● **Exercise instructions**:
1. In the passage on Cruz and evangelical voters, which two potential entrants are considered much more likely to win evangelical votes?
2. Using the passage on Cruz and evangelical voters, explain in one to three sentences why candidates like Cruz might have an opening.

Selected passage section start

He is seen as a solid Tea Party candidate, while other potential entrants such as Rick Santorum or Mike Huckabee are considered much more likely evangelical vote-getters. Some election watchers believe the fight for the overwhelmingly Republican evangelical vote will be very competitive and could include plays by Rand Paul and Marco Rubio as well. Cruz is seen as a scrappy fighter, one longtime consultant in conservative evangelical politics said, not a happy warrior – a persona that this consultant believes would be more attractive to evangelicals.

Another GOP operative who works with conservative evangelicals said that in the last decade a significant gap has opened between the Republican establishment and conservative evangelicals like the ones who make up Liberty’s core. “The Christian right thinks they’ve been abandoned on social issues in particular,” this person said, which might be an opening for candidates like Cruz, who can appeal “to a group that is really feeling rejected.” They also feel the establishment isn’t as committed as they are, the person said, to smaller government and controlling spending.

Selected passage section end
Supplied records section start

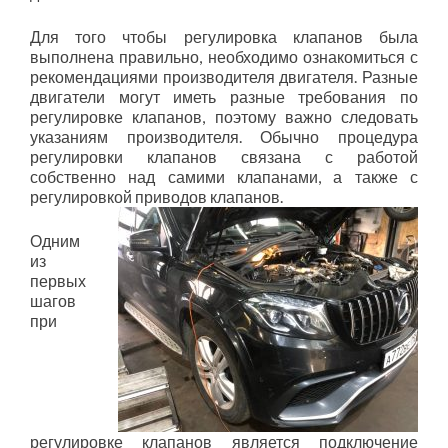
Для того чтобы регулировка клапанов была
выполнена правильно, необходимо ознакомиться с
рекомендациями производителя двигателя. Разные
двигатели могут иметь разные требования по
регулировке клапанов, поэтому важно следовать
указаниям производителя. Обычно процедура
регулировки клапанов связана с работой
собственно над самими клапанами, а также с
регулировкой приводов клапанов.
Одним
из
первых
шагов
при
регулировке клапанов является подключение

Supplied records section end
Supplied records section start

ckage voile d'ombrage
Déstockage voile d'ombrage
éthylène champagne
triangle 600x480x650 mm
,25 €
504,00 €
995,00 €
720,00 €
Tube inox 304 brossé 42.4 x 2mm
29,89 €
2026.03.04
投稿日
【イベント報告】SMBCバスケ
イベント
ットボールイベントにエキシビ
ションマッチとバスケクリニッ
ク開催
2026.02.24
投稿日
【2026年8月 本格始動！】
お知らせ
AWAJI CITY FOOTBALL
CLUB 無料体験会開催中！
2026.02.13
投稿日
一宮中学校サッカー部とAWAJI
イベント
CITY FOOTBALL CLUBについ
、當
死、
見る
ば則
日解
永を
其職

Supplied records section end

● **Task-by-task outputs**:
1. Rick Santorum and Mike Huckabee.

2. A significant gap has opened between the Republican establishment and conservative evangelicals, who believe they have been abandoned, particularly on social issues. Because of this, candidates like Cruz can appeal to a group that feels rejected.